Radja’s research focuses on the ultra-precise understanding of Quantum Chromodynamics (QCD), the theory of the strong force. She applies her QCD investigations to model the high-energy interactions occurring at experiments such as the Large Hadron Collider in Geneva, Switzerland. Her recent work focuses on understanding the properties of the recently discovered Higgs boson, the particle that is believed to give mass to all elementary particles in nature. There is great hope in the particle physics community that the Higgs boson will open a portal onto a new theory of nature at the highest energies. Radja’s calculations are needed in order to predict the properties of the Higgs boson at the percent level, and determine whether they indeed describe what is measured in experiment. If they deviate from data, this could be a hint of the existence of new particles that may explain some of the open questions about our universe such as the mysterious dark matter present in galaxies.
3) How can our country engage more women, girls, and other underrepresented groups in STEM?
I strongly believe that outreach activities play a very important role in informing the younger generation what STEM is all about and breaking the cliche that such careers are difficult. If schoolgirls have the chance to interact with mentors and successful role models in STEM early on, they become more encouraged to follow such careers. It is also very important to create a welcoming and comfortable working environment for women and underrepresented minorities in their respective STEM fields. They must be encouraged to stay and become role models for the younger generation.
Radja earned her Ph.D. in physics from the Albert Ludwig University of Freiburg, Germany, and a master’s degree in theoretical physics from the International Centre for Theoretical Physics in Trieste, Italy.

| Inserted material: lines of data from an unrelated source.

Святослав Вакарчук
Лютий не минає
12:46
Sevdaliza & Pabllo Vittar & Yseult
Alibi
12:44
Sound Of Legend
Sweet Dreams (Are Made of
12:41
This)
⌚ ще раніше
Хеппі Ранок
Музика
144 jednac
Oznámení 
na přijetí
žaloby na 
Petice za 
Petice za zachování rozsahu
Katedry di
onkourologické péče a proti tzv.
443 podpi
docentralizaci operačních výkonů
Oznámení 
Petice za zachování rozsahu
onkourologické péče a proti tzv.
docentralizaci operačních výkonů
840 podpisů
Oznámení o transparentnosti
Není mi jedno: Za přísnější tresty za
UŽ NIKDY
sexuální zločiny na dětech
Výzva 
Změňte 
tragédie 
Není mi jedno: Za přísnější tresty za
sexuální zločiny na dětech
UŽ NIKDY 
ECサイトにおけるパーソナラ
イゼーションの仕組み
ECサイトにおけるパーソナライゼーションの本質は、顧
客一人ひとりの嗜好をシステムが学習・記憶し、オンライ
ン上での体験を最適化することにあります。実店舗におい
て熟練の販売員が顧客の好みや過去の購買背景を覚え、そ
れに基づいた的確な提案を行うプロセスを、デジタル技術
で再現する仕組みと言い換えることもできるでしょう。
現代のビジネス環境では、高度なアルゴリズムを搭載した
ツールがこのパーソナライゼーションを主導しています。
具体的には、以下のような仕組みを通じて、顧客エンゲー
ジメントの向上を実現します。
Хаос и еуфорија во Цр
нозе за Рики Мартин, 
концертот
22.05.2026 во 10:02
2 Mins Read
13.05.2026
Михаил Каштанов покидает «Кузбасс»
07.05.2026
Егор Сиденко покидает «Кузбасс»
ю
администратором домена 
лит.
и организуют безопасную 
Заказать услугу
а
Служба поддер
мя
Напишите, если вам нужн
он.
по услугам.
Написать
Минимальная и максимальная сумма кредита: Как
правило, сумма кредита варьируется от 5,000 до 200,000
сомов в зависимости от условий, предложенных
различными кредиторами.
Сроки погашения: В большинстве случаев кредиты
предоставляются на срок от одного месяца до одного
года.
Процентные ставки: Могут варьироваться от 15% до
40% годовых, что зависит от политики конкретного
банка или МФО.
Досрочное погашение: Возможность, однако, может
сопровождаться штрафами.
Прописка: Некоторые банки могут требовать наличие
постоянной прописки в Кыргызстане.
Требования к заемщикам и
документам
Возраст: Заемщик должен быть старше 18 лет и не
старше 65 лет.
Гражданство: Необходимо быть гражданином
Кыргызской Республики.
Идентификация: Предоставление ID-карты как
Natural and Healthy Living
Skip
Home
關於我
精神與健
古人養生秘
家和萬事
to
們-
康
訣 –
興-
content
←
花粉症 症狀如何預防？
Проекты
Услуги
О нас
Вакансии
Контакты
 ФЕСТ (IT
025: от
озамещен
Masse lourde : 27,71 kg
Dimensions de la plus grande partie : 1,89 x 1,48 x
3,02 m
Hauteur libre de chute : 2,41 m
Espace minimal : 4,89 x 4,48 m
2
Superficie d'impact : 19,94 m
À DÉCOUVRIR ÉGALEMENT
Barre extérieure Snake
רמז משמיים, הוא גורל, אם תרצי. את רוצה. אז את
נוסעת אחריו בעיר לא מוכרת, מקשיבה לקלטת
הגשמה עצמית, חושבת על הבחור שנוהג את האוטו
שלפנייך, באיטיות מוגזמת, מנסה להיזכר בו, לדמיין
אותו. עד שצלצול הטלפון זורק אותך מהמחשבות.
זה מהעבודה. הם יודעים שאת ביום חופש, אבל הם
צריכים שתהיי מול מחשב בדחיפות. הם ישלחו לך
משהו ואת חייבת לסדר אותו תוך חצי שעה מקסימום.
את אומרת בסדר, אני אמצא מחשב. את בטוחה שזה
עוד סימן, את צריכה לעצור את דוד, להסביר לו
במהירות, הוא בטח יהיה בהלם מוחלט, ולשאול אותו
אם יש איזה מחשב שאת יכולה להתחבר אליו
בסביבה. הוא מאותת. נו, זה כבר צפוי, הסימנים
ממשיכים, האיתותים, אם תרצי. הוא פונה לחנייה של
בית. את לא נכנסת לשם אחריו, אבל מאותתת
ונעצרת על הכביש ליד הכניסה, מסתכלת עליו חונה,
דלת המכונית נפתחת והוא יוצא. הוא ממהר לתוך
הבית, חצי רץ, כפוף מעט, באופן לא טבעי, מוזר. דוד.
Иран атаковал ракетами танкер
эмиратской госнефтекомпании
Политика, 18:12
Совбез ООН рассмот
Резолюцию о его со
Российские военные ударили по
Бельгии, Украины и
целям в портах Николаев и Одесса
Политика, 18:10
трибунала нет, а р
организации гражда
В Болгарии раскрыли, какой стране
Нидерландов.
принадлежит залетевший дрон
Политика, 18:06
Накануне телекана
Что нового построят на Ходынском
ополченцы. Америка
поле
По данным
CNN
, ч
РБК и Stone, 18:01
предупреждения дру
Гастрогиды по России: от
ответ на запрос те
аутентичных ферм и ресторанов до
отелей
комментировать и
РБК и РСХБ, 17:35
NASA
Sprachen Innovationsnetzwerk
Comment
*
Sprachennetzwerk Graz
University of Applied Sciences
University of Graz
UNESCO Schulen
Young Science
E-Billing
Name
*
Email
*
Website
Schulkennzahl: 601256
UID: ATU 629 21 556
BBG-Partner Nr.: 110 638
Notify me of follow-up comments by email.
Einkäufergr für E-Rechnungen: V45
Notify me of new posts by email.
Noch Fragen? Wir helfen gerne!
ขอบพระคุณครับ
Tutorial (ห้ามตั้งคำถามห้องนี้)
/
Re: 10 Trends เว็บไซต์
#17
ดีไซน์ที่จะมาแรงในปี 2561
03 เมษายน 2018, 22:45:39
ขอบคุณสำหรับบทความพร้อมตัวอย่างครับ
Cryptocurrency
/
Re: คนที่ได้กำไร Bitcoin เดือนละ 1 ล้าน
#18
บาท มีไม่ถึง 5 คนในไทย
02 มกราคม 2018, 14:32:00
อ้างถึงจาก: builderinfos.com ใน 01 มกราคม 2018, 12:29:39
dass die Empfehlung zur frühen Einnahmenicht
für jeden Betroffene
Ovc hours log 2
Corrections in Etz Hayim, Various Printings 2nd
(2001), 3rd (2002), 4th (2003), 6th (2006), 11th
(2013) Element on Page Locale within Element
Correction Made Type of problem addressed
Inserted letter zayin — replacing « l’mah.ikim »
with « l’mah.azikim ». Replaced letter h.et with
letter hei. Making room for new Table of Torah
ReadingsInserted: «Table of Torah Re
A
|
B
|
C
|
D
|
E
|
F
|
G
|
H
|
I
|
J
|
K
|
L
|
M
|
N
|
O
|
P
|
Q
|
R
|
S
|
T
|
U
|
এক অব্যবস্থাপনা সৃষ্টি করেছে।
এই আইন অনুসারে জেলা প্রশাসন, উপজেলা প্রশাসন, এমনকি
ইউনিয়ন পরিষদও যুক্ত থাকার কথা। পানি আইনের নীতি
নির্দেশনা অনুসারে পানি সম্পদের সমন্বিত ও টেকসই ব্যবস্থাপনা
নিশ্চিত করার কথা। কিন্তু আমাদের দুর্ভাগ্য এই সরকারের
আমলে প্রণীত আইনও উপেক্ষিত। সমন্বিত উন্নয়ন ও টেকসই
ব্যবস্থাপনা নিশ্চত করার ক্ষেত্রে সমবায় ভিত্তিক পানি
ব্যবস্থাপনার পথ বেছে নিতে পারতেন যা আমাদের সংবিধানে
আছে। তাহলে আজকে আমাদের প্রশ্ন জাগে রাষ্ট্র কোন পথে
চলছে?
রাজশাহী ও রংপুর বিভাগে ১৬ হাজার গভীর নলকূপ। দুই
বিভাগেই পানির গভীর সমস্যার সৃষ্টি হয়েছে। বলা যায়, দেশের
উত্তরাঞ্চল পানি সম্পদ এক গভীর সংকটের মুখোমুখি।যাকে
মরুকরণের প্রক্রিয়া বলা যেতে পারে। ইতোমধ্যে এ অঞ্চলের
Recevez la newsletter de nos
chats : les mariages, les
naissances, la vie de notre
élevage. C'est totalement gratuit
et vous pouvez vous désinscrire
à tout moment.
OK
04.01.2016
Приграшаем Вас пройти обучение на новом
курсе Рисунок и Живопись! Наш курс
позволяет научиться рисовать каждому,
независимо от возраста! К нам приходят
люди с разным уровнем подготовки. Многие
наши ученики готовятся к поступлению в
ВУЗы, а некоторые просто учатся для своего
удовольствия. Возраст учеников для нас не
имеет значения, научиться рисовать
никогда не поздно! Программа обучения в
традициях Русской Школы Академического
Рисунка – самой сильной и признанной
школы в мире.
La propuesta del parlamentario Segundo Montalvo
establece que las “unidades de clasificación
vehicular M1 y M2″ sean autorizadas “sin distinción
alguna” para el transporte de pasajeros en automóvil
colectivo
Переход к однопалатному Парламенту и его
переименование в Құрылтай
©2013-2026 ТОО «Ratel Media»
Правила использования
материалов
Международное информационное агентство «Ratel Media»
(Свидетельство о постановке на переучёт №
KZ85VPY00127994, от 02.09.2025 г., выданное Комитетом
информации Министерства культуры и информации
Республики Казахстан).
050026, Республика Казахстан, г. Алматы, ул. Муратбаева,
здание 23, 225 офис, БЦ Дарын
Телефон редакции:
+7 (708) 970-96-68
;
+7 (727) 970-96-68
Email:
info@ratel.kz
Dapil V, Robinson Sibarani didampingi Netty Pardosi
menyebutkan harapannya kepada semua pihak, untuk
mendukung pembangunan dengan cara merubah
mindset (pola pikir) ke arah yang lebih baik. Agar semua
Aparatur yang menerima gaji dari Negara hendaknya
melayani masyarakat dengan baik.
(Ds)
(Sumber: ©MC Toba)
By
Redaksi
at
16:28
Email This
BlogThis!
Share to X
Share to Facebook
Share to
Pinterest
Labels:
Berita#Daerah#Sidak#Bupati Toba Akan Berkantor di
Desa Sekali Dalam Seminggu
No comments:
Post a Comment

4) Do you have tips you'd recommend for someone looking to enter your field of work?
The key to success in STEM is perseverance and self-motivation. It is crucial not to give up when things don’t immediately work. They often don’t, as you are solving new problems that no one has thought about previously. Use your free time to get involved in small projects through internships, they will broaden your perspective and give you hands-on experience.
5) When you have free time, what are your hobbies?
I love ice skating, wind surfing, jogging, hiking, learning new languages, and most importantly playing with my little daughter any chance I get.